J is for Jack Skellington: Pagan Blog Project 2013

(Note: this post was actually published on September 19, 2013. I’m placing it here for purposes of searchability.)

I was totally a pagan as a child. Fortunately for me, I didn’t know the word pagan–it might have upset my fundamentalist parents. But semantics aside, I was pagan. I felt the woods as a very alive place. I believed in magic and I was pretty sure there were fairies, and I didn’t think they were much like tinker bell.

As I entered the puberty years this awareness intensified. In junior high I had deja vu a few times a month, I had bizarre dreams about people that sometimes came true, I often thought I heard people say things out loud that they had been thinking but hadn’t verbalized. I frequently picked up on other people’s true feelings, the ones they didn’t want other people to know about. Sometimes this kind of perception made life a little confusing. Of course it wasn’t like in a movie or book where the voices or visions or whatever are so strong that they make it difficult to function day to day. It was all a lot more subtle than that, and because I didn’t know how to hone my abilities, the feelings and visions were usually blurry and indistinct.

Which was why I spent a lot of time reading fantasy novels and watching fantasy movies: in fiction, people who had abilities they didn’t understand usually found teachers, and almost always became powerful. I had no one to talk to about them besides my friends–who were also ill informed and sometimes made things up.

In high school I caved in to parental pressure and fear of hell and got religion. I became one of those kids who carry bibles everywhere and wear Christian t-shirts.

I didn’t have many friends.

And I got the idea that psychic abilities were either fake, or were tools of the devil, and I suppressed mine. I didn’t just suppress them, I buried them in a deep dark hole and then piled boulders on top, and poured cement over the boulders. If I did manage to have a flash of intuition, I decided it was god telling me something, and my mother accepted that explanation and didn’t freak out when I said I shouldn’t go on a class trip because I had a bad feeling about it.

Freshman year of college I immersed myself in religious activities and stopped reading fantasy novels. Magic of any kind was out the window.

Then The Nightmare Before Christmas came out, I think during my Sophomore year. I thought, “Oh a kids Halloween movie! It will be FUN!”

And it was.

But also . . . there’s that bit at the beginning where Jack Skellington is brought out on the back of a straw horse, dressed like a scarecrow with a pumpkin head. His body on fire, he leaps from the horse into the fountain and emerges as himself. Something about that moment awakened–or perhaps re-awakened–something in me, some kind of inarticulate knowing. And as the movie progressed, the dark beauty of the animation, the poignant emotion present under all the singing and silliness, really got to me. I experienced feelings I’d been pushing away since my freshman year of high school.

I couldn’t explain what I felt. Now I’d call it an awareness of the presence of magic in the world, of the shift of energy in the months between Halloween and New Year’s Day, of the thinning of the veil and the presence of spirit.

It’s not like the movie turned me pagan.
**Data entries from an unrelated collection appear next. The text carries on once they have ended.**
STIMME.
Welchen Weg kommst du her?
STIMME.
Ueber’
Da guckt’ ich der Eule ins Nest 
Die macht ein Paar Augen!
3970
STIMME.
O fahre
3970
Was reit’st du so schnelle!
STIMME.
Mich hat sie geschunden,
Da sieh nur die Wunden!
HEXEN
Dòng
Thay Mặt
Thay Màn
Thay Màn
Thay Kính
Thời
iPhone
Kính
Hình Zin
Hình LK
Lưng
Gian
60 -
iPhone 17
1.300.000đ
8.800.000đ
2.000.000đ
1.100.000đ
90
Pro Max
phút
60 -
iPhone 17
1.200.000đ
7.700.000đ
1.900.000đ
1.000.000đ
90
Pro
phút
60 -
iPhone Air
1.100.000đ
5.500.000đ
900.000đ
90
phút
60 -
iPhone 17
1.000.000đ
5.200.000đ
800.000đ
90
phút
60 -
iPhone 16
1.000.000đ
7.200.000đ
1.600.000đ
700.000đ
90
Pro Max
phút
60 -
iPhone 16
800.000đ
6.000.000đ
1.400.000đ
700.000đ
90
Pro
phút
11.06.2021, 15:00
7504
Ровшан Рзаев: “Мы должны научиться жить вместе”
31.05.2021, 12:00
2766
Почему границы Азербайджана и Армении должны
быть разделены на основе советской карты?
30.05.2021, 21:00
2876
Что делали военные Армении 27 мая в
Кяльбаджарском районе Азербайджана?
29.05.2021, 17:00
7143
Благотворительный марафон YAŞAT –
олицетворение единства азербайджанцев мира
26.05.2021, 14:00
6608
It’s just that it got me back in touch with some important energies, and was part of the journey to finding my spiritual place.

I know The Nightmare Before Christmas isn’t a pagan movie. Though I find Jack Skellington reminiscent of some kind of Lord of Death or Harvest King, as far as I can remember there aren’t any overt references in the film to either neo-paganism or ancient paganism.

Still. Jack Skellington is a ringleader of spirits that walk the earth on Halloween, filling us with fear of the things that go bump in the night. His character, and all the characters, touched on my childhood feelings about the season. Yes, it’s frightening, but there’s also a mysterious beauty in the dark. Those shadows have their purpose–one we might not completely understand, but which shapes our lives in significant ways.

So Jack and company will always be important to me, part of the large family of messengers who pointed me toward my spiritual home.